Although Plaintiff need not provide fine grained details as to his various grievances, he must at least allege facts indicating what issues he specifically raised, and to which Defendants, to permit the logical inference that a given Defendant to whom the issues were raised was aware of and disregarded the issues. Should Plaintiff choose to file a second amended complaint, he should provide allegations presenting at least basic details regarding the specific individuals he communicated the issues to, and whether his complaints were received by them.

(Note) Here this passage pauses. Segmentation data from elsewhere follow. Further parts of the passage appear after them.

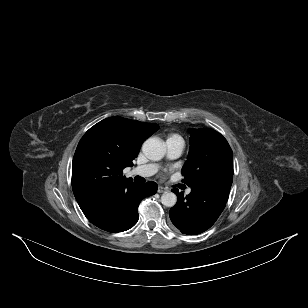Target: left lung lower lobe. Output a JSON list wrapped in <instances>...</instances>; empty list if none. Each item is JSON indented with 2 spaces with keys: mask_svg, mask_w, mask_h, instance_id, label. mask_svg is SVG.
I'll return each instance as SVG.
<instances>
[{
  "mask_svg": "<svg viewBox=\"0 0 308 308\" xmlns=\"http://www.w3.org/2000/svg\"><path fill=\"white\" fill-rule=\"evenodd\" d=\"M233 176L223 175L192 186L184 197L177 189L178 201L169 211L172 223L184 234H200L209 229L224 210Z\"/></svg>",
  "mask_w": 308,
  "mask_h": 308,
  "instance_id": "obj_1",
  "label": "left lung lower lobe"
}]
</instances>
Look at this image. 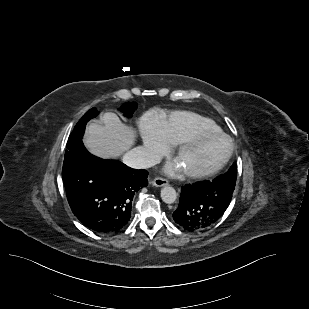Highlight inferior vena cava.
Masks as SVG:
<instances>
[{"instance_id":"602c4592","label":"inferior vena cava","mask_w":309,"mask_h":309,"mask_svg":"<svg viewBox=\"0 0 309 309\" xmlns=\"http://www.w3.org/2000/svg\"><path fill=\"white\" fill-rule=\"evenodd\" d=\"M159 161L160 158L156 154L141 147L134 148L123 156V162L135 169H146L158 164Z\"/></svg>"}]
</instances>
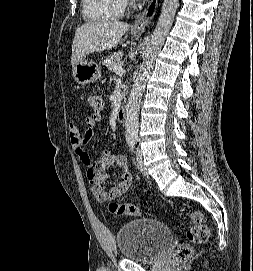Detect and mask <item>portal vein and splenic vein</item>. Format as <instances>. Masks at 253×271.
<instances>
[{
    "label": "portal vein and splenic vein",
    "instance_id": "obj_1",
    "mask_svg": "<svg viewBox=\"0 0 253 271\" xmlns=\"http://www.w3.org/2000/svg\"><path fill=\"white\" fill-rule=\"evenodd\" d=\"M114 71H115V73L117 74V75H123V73H125V70H124V68L123 67H115L114 68Z\"/></svg>",
    "mask_w": 253,
    "mask_h": 271
}]
</instances>
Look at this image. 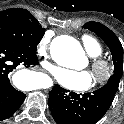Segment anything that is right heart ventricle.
Wrapping results in <instances>:
<instances>
[{
	"label": "right heart ventricle",
	"instance_id": "right-heart-ventricle-1",
	"mask_svg": "<svg viewBox=\"0 0 124 124\" xmlns=\"http://www.w3.org/2000/svg\"><path fill=\"white\" fill-rule=\"evenodd\" d=\"M81 40L85 50L90 56L97 57L102 54V45L95 37L84 35Z\"/></svg>",
	"mask_w": 124,
	"mask_h": 124
}]
</instances>
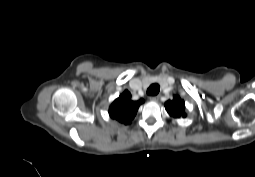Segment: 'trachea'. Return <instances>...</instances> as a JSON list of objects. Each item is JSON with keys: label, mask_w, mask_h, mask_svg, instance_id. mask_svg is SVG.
<instances>
[{"label": "trachea", "mask_w": 255, "mask_h": 177, "mask_svg": "<svg viewBox=\"0 0 255 177\" xmlns=\"http://www.w3.org/2000/svg\"><path fill=\"white\" fill-rule=\"evenodd\" d=\"M159 91H160V86L157 83H154L150 85L149 88L147 89V94L150 96H155L159 93Z\"/></svg>", "instance_id": "trachea-1"}]
</instances>
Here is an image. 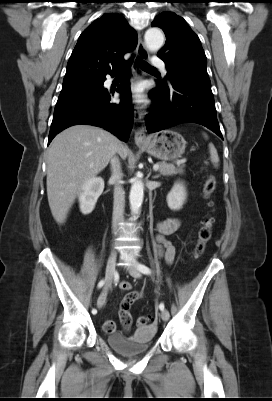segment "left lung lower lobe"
<instances>
[{
	"label": "left lung lower lobe",
	"mask_w": 272,
	"mask_h": 401,
	"mask_svg": "<svg viewBox=\"0 0 272 401\" xmlns=\"http://www.w3.org/2000/svg\"><path fill=\"white\" fill-rule=\"evenodd\" d=\"M149 94L158 106L145 119L150 133L191 122L209 128L223 139L211 86L172 79L169 84L159 83Z\"/></svg>",
	"instance_id": "0a47b994"
}]
</instances>
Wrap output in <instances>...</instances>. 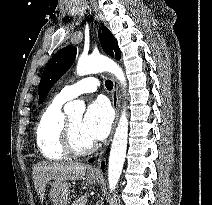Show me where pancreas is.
<instances>
[{"label": "pancreas", "instance_id": "1", "mask_svg": "<svg viewBox=\"0 0 212 205\" xmlns=\"http://www.w3.org/2000/svg\"><path fill=\"white\" fill-rule=\"evenodd\" d=\"M87 203V198L85 196H82L80 198H78L77 200H75L72 205H86Z\"/></svg>", "mask_w": 212, "mask_h": 205}]
</instances>
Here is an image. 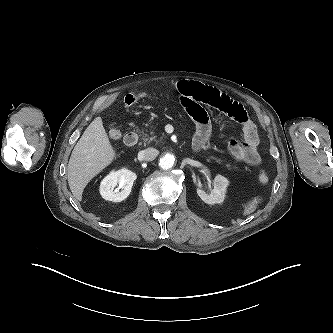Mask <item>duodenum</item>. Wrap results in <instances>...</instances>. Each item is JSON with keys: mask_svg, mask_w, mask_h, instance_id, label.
<instances>
[{"mask_svg": "<svg viewBox=\"0 0 333 333\" xmlns=\"http://www.w3.org/2000/svg\"><path fill=\"white\" fill-rule=\"evenodd\" d=\"M139 136L138 133L135 131H131L127 133L124 137V142L127 146L133 147L138 143Z\"/></svg>", "mask_w": 333, "mask_h": 333, "instance_id": "410a0bca", "label": "duodenum"}]
</instances>
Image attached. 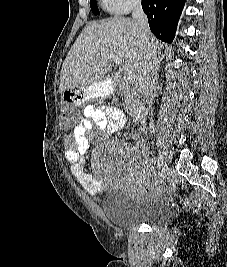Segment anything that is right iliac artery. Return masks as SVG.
Masks as SVG:
<instances>
[{
	"instance_id": "obj_1",
	"label": "right iliac artery",
	"mask_w": 227,
	"mask_h": 267,
	"mask_svg": "<svg viewBox=\"0 0 227 267\" xmlns=\"http://www.w3.org/2000/svg\"><path fill=\"white\" fill-rule=\"evenodd\" d=\"M155 164H156V159L153 158L152 161H151V164H150L151 169H154V168H155ZM158 167H159V166H158ZM159 174H160V172H159Z\"/></svg>"
}]
</instances>
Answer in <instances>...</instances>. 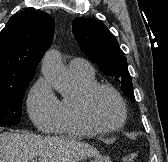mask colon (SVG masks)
Wrapping results in <instances>:
<instances>
[{"mask_svg":"<svg viewBox=\"0 0 168 162\" xmlns=\"http://www.w3.org/2000/svg\"><path fill=\"white\" fill-rule=\"evenodd\" d=\"M138 159V155L135 153H131L128 154L125 158H124V162H136Z\"/></svg>","mask_w":168,"mask_h":162,"instance_id":"1","label":"colon"}]
</instances>
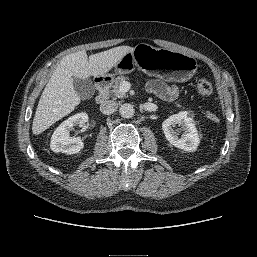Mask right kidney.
<instances>
[{
  "label": "right kidney",
  "instance_id": "obj_1",
  "mask_svg": "<svg viewBox=\"0 0 257 257\" xmlns=\"http://www.w3.org/2000/svg\"><path fill=\"white\" fill-rule=\"evenodd\" d=\"M88 115L85 112L77 113L62 122L54 131L50 148L55 153H65L68 155L80 152L84 143L79 137H70V131L74 126H82L87 128Z\"/></svg>",
  "mask_w": 257,
  "mask_h": 257
}]
</instances>
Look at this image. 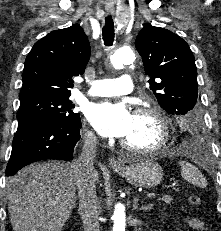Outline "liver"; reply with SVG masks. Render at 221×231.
Returning <instances> with one entry per match:
<instances>
[{
    "instance_id": "obj_1",
    "label": "liver",
    "mask_w": 221,
    "mask_h": 231,
    "mask_svg": "<svg viewBox=\"0 0 221 231\" xmlns=\"http://www.w3.org/2000/svg\"><path fill=\"white\" fill-rule=\"evenodd\" d=\"M6 190L14 231H61L77 200L74 163L31 164L6 181Z\"/></svg>"
}]
</instances>
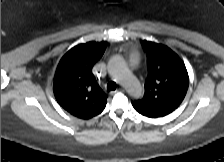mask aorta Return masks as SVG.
Instances as JSON below:
<instances>
[{
	"label": "aorta",
	"instance_id": "1",
	"mask_svg": "<svg viewBox=\"0 0 224 162\" xmlns=\"http://www.w3.org/2000/svg\"><path fill=\"white\" fill-rule=\"evenodd\" d=\"M108 72L132 97L140 98L143 95V88L139 80L128 69L122 57L114 56L110 59Z\"/></svg>",
	"mask_w": 224,
	"mask_h": 162
}]
</instances>
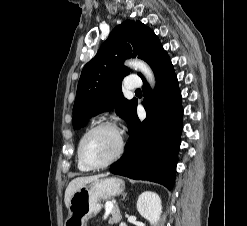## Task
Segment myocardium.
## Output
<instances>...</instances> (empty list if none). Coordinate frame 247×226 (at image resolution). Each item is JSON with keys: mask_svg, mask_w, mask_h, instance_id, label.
<instances>
[{"mask_svg": "<svg viewBox=\"0 0 247 226\" xmlns=\"http://www.w3.org/2000/svg\"><path fill=\"white\" fill-rule=\"evenodd\" d=\"M111 129L113 130L117 136H118V148L116 150V152L114 153V155L107 160L106 162L102 163V164H98V165H92L90 163H88L84 157L83 154V144L85 139L94 131L99 130V129ZM125 149V140L123 137V134L120 130V128L117 126L116 123L112 122V121H102L97 123L96 125L92 126L90 129H88L83 136L81 137L80 141H79V145H78V157L79 160L81 161V163L88 168L89 170H97V169H102V168H106L108 166H110L111 164H113L114 162H116L123 154Z\"/></svg>", "mask_w": 247, "mask_h": 226, "instance_id": "myocardium-1", "label": "myocardium"}]
</instances>
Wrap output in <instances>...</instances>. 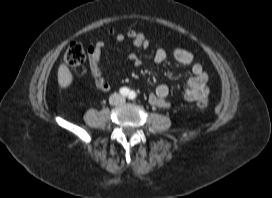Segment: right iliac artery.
<instances>
[{
    "label": "right iliac artery",
    "mask_w": 272,
    "mask_h": 198,
    "mask_svg": "<svg viewBox=\"0 0 272 198\" xmlns=\"http://www.w3.org/2000/svg\"><path fill=\"white\" fill-rule=\"evenodd\" d=\"M120 94H121L122 96H128V95H129V89L126 88V87H122V88L120 89Z\"/></svg>",
    "instance_id": "right-iliac-artery-1"
}]
</instances>
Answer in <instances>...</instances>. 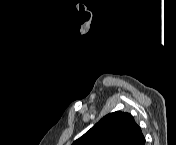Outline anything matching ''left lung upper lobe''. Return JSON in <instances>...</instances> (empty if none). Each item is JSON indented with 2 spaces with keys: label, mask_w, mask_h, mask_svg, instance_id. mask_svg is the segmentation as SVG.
Instances as JSON below:
<instances>
[{
  "label": "left lung upper lobe",
  "mask_w": 176,
  "mask_h": 145,
  "mask_svg": "<svg viewBox=\"0 0 176 145\" xmlns=\"http://www.w3.org/2000/svg\"><path fill=\"white\" fill-rule=\"evenodd\" d=\"M141 128L129 113L116 111L104 116L72 145H144Z\"/></svg>",
  "instance_id": "1"
}]
</instances>
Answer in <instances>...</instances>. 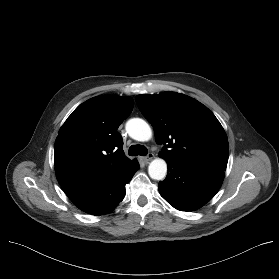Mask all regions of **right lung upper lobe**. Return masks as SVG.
I'll list each match as a JSON object with an SVG mask.
<instances>
[{
    "mask_svg": "<svg viewBox=\"0 0 279 279\" xmlns=\"http://www.w3.org/2000/svg\"><path fill=\"white\" fill-rule=\"evenodd\" d=\"M133 103L131 97L91 98L60 128L54 146L55 172L68 197L105 184L133 165L117 132Z\"/></svg>",
    "mask_w": 279,
    "mask_h": 279,
    "instance_id": "1",
    "label": "right lung upper lobe"
}]
</instances>
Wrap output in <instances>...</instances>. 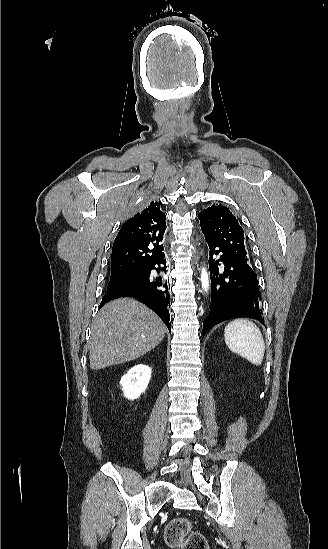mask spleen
<instances>
[{
    "label": "spleen",
    "instance_id": "obj_1",
    "mask_svg": "<svg viewBox=\"0 0 328 549\" xmlns=\"http://www.w3.org/2000/svg\"><path fill=\"white\" fill-rule=\"evenodd\" d=\"M225 343L239 357L253 365H261L264 359L265 343L262 333L249 319H235L225 327Z\"/></svg>",
    "mask_w": 328,
    "mask_h": 549
}]
</instances>
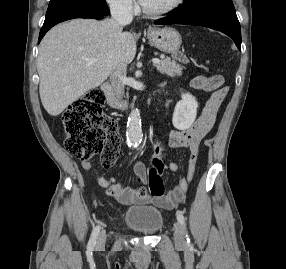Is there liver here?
I'll use <instances>...</instances> for the list:
<instances>
[{
  "label": "liver",
  "instance_id": "1",
  "mask_svg": "<svg viewBox=\"0 0 286 269\" xmlns=\"http://www.w3.org/2000/svg\"><path fill=\"white\" fill-rule=\"evenodd\" d=\"M113 19H74L53 27L39 47V93L45 110L58 116L101 85L122 64L133 61L134 36ZM85 57L96 58L92 64Z\"/></svg>",
  "mask_w": 286,
  "mask_h": 269
}]
</instances>
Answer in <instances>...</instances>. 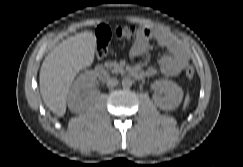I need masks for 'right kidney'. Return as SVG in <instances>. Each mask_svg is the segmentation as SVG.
Here are the masks:
<instances>
[{"instance_id": "obj_1", "label": "right kidney", "mask_w": 243, "mask_h": 167, "mask_svg": "<svg viewBox=\"0 0 243 167\" xmlns=\"http://www.w3.org/2000/svg\"><path fill=\"white\" fill-rule=\"evenodd\" d=\"M94 72L87 71L81 74L72 85L68 97V107L72 112H80L88 105L86 91L95 83Z\"/></svg>"}]
</instances>
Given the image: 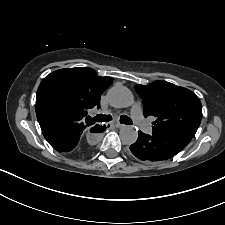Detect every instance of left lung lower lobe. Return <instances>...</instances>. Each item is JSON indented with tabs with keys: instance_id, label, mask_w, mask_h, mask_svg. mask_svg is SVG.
I'll return each instance as SVG.
<instances>
[{
	"instance_id": "1",
	"label": "left lung lower lobe",
	"mask_w": 225,
	"mask_h": 225,
	"mask_svg": "<svg viewBox=\"0 0 225 225\" xmlns=\"http://www.w3.org/2000/svg\"><path fill=\"white\" fill-rule=\"evenodd\" d=\"M192 138L189 135H147L139 131L138 139L130 146V150L144 162H158L175 156Z\"/></svg>"
}]
</instances>
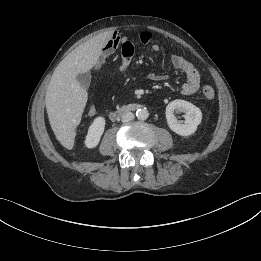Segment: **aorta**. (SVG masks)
Instances as JSON below:
<instances>
[{"mask_svg":"<svg viewBox=\"0 0 261 261\" xmlns=\"http://www.w3.org/2000/svg\"><path fill=\"white\" fill-rule=\"evenodd\" d=\"M136 116L139 120H146L149 116L148 110L146 108H140L136 111Z\"/></svg>","mask_w":261,"mask_h":261,"instance_id":"762f6f07","label":"aorta"}]
</instances>
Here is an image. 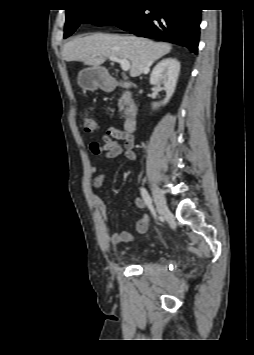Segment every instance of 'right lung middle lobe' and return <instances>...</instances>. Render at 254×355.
Listing matches in <instances>:
<instances>
[{"instance_id":"dd1d6c3e","label":"right lung middle lobe","mask_w":254,"mask_h":355,"mask_svg":"<svg viewBox=\"0 0 254 355\" xmlns=\"http://www.w3.org/2000/svg\"><path fill=\"white\" fill-rule=\"evenodd\" d=\"M143 0H124L121 5L105 6L96 9H70L66 11L64 38L70 36L82 22H91L98 26L114 25L129 10Z\"/></svg>"}]
</instances>
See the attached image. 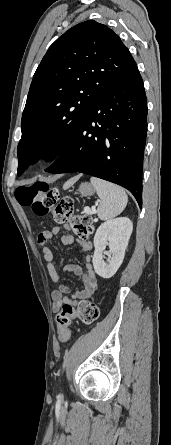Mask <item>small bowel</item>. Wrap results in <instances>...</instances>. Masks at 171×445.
Returning a JSON list of instances; mask_svg holds the SVG:
<instances>
[{
  "mask_svg": "<svg viewBox=\"0 0 171 445\" xmlns=\"http://www.w3.org/2000/svg\"><path fill=\"white\" fill-rule=\"evenodd\" d=\"M61 232V228L58 226L52 227L50 230L41 233L38 237V241L40 244H44L46 242H50L53 238L59 235ZM74 237L71 234H64L61 237V242L64 245H70L74 242ZM83 251H88L91 248V245L87 242L80 241ZM43 258L47 264V270L52 281L58 286L57 289L53 290L51 293V298L53 302V310L54 312H59L65 307L75 308L78 301L82 299L90 298L97 289V278L96 274L93 271L91 264V256L86 254L84 259L86 263V268L84 269L80 265L77 264H68L65 266L64 271L67 273H73L77 275L83 286L82 290L71 293L70 289L62 282L56 268L54 265V255L51 249L48 247H43L42 249ZM58 333L60 335L61 329L58 327ZM66 340L70 338L71 332L69 328L66 329Z\"/></svg>",
  "mask_w": 171,
  "mask_h": 445,
  "instance_id": "c3829d8e",
  "label": "small bowel"
}]
</instances>
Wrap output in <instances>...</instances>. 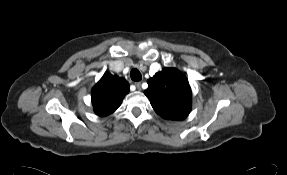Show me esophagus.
I'll use <instances>...</instances> for the list:
<instances>
[{
    "mask_svg": "<svg viewBox=\"0 0 287 175\" xmlns=\"http://www.w3.org/2000/svg\"><path fill=\"white\" fill-rule=\"evenodd\" d=\"M135 86L138 90L141 89V82H135Z\"/></svg>",
    "mask_w": 287,
    "mask_h": 175,
    "instance_id": "esophagus-1",
    "label": "esophagus"
}]
</instances>
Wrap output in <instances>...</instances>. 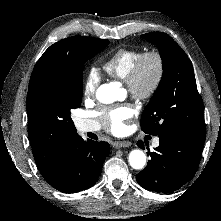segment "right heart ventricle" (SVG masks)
I'll use <instances>...</instances> for the list:
<instances>
[{"label":"right heart ventricle","instance_id":"e07e8e85","mask_svg":"<svg viewBox=\"0 0 221 221\" xmlns=\"http://www.w3.org/2000/svg\"><path fill=\"white\" fill-rule=\"evenodd\" d=\"M142 54L143 52L139 49H119L103 63V68L111 77L126 82Z\"/></svg>","mask_w":221,"mask_h":221}]
</instances>
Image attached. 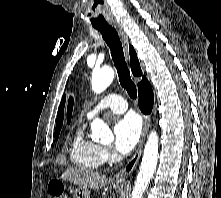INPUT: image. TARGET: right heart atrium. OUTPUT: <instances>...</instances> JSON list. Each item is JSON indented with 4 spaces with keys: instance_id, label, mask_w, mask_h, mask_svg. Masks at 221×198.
I'll return each mask as SVG.
<instances>
[{
    "instance_id": "1",
    "label": "right heart atrium",
    "mask_w": 221,
    "mask_h": 198,
    "mask_svg": "<svg viewBox=\"0 0 221 198\" xmlns=\"http://www.w3.org/2000/svg\"><path fill=\"white\" fill-rule=\"evenodd\" d=\"M101 156L104 163L113 162L116 158L115 152L108 146H101Z\"/></svg>"
}]
</instances>
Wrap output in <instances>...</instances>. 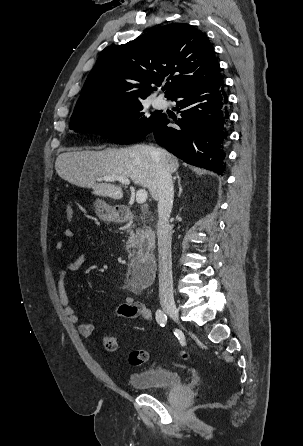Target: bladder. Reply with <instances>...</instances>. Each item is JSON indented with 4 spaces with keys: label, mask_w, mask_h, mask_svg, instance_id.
Instances as JSON below:
<instances>
[{
    "label": "bladder",
    "mask_w": 303,
    "mask_h": 446,
    "mask_svg": "<svg viewBox=\"0 0 303 446\" xmlns=\"http://www.w3.org/2000/svg\"><path fill=\"white\" fill-rule=\"evenodd\" d=\"M130 385L137 390H167L183 385L181 375L171 369L151 367L129 376Z\"/></svg>",
    "instance_id": "obj_1"
}]
</instances>
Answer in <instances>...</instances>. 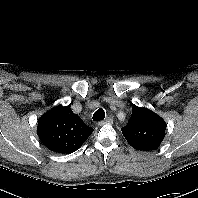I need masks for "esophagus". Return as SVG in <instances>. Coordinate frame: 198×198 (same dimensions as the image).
Masks as SVG:
<instances>
[{"instance_id":"obj_1","label":"esophagus","mask_w":198,"mask_h":198,"mask_svg":"<svg viewBox=\"0 0 198 198\" xmlns=\"http://www.w3.org/2000/svg\"><path fill=\"white\" fill-rule=\"evenodd\" d=\"M113 123V119L111 117H107L105 120L99 121L97 124L99 126H102L104 124H112Z\"/></svg>"}]
</instances>
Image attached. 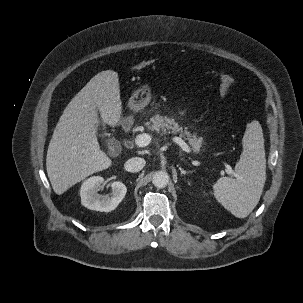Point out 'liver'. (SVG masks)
<instances>
[{
    "label": "liver",
    "mask_w": 303,
    "mask_h": 303,
    "mask_svg": "<svg viewBox=\"0 0 303 303\" xmlns=\"http://www.w3.org/2000/svg\"><path fill=\"white\" fill-rule=\"evenodd\" d=\"M122 115L118 73L95 75L70 101L48 146L46 169L54 192L63 194L93 173L108 169L112 160L100 149L97 126H116Z\"/></svg>",
    "instance_id": "1"
}]
</instances>
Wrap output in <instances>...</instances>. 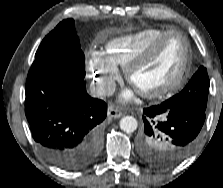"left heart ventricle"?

Because the Court will dismiss all claims over which the Court has original jurisdiction, the Court declines to extend supplemental jurisdiction over Plaintiffs additional state law claims at this time. See 28 U.S.C. § 1367(c)(3). Plaintiff is granted leave, however, to file a second amended complaint addressing the noted deficiencies in his amended complaint within thirty days.
IV. CONCLUSION
For the reasons expressed above, Plaintiffs amended complaint (ECF No. 5) is DISMISSED WITHOUT PREJUDICE in its entirety. Plaintiff is granted leave to file a second amended complaint in this matter within thirty (30) days. An order consistent with this Opinion will be entered.